Les Regards Croisés de Simon Vansteenwinckel, Charlyking et Mamadou Dramé, ZUP – Zone Urbaine Photographique
Le point commun de ses deux photographes, hormis l’écriture photographique, est ce regard bienveillant et sans concession sur une situation économique, une zone géographique et une population que l’élite ne veut pas regarder. Tous deux questionnent la ville, invitent à une réflexion sur la représentation, les stéréotypes, les imaginaires.
Simon Vansteenwinckel
Charlyking
Ces images font partie d’une série que j’ai débutée en 2011 sur la ville de Charleroi en Belgique. Autrefois cité industrielle prospère, Charleroi n’est plus aujourd’hui que le fantôme d’elle-même. Les usines ont fermé les unes après les autres, entraînant la ville belge dans un déclin économique et social irrémédiable, malgré les efforts de la municipalité pour maquiller la reine déchue. La région de Charleroi est communément appelée le « Pays Noir », en rapport à ses mines de charbon. Charleroi a d’ailleurs été présentée comme la “ville la plus laide du monde” par un journal allemand. Aujourd’hui, quelques initiatives sont mises en place pour tenter de redorer le blason de la ville, mais elles ressemblent plus à un sparadrap sur une hémorragie. Cette série d’images tente d’illustrer la ville et sa situation, entre fantasme et fantasmagorie, entre rêve américain et cauchemar belge. Au niveau technique, toute la série a été faite avec un boîtier Holga 120 et du film noir et blanc.
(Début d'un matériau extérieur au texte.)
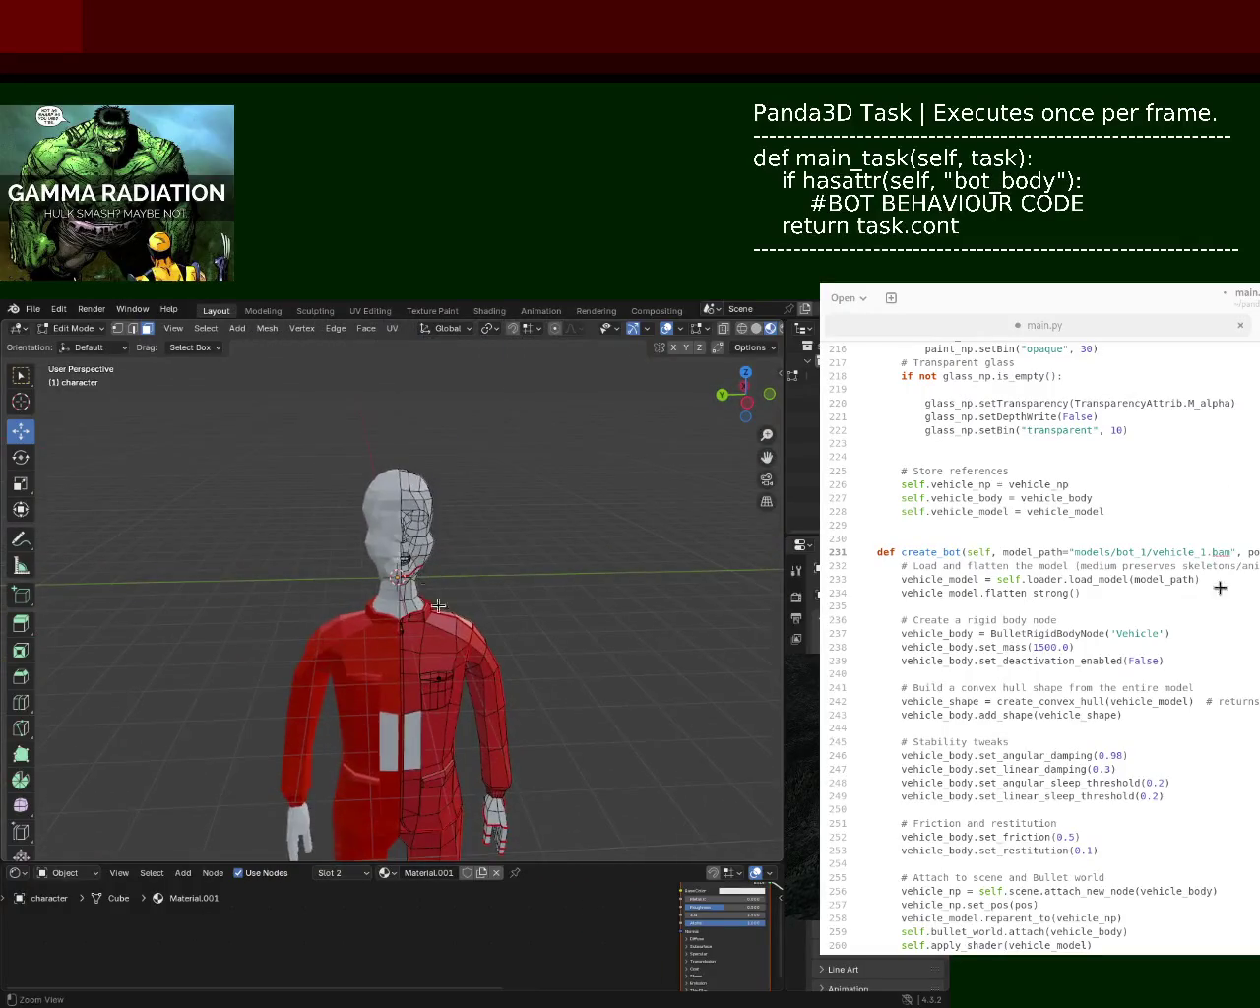
{"action": "scroll", "coordinate": [419, 599], "scroll_direction": "up", "scroll_amount": 1}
J’ai choisi cet outil car je trouvais que son rendu flou, sombre et aléatoire, convenait parfaitement au sujet.
Mamadou Dramé
ZUP- Zone Urbaine Photographique
« Filme ce que tu connais », cette citation de Martin Scorsese résonne dans ma tête lorsque je pars à la chasse aux images dans cette ZUP, que je connais si bien. Je veux mettre en lumière la pluralité des identités de la banlieue, dans une démarche quasi-documentaire, j’observe les mécanismes qui menacent de foutre en l’air les cités, nous, les concernés, sommes sourds, aveugles, ne voulant rien faire, se laissant traîner. Je ne prétends pas avoir la réponse mais mettre cette question en image est devenu une nécessité, quelque chose qui me dépasse, comme un instinct primaire qui m’enjoint à capturer l’instant. En fait, pour moi, c’est tout vu, c’est photographier ou finir par voir le moisi ronger la cité. Mes photos sont un appel à s’extirper du carcan qui inconsciemment s’est construit au sein même de nos esprits, elles visent à révéler que le mensonge n’est pas ailleurs mais bien ici, résidant dans une volonté partagée de ne pas voir, de ne pas comprendre, une anesthésie locale, qui nous fait regarder ailleurs quand la gangrène nous bouffe les pieds.